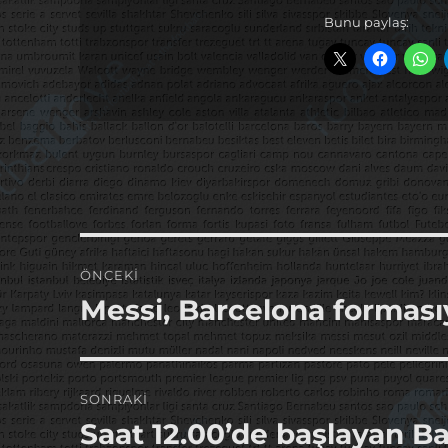
Bunu paylaş:
Yazı
ÖNCEKI
gezinmesi
Messi, Barcelona formasıy
Önceki
yazı:
SONRAKI
Saat 12.00’de başlayan B
Sonraki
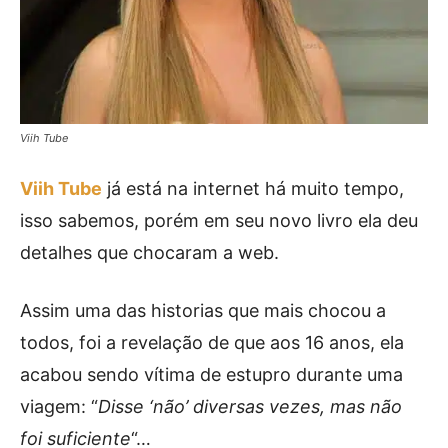
Viih Tube
Viih Tube
já está na internet há muito tempo,
isso sabemos, porém em seu novo livro ela deu
detalhes que chocaram a web.
Assim uma das historias que mais chocou a
todos, foi a revelação de que aos 16 anos, ela
acabou sendo vítima de estupro durante uma
viagem: “
Disse ‘não’ diversas vezes, mas não
foi suficiente
“…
====
**Your task:** Nothing but the lines from the one containing "todos, foi a" through the final line of the data above is to be reproduced, each exactly as written.

**Output:**
todos, foi a revelação de que aos 16 anos, ela
acabou sendo vítima de estupro durante uma
viagem: “
Disse ‘não’ diversas vezes, mas não
foi suficiente
“…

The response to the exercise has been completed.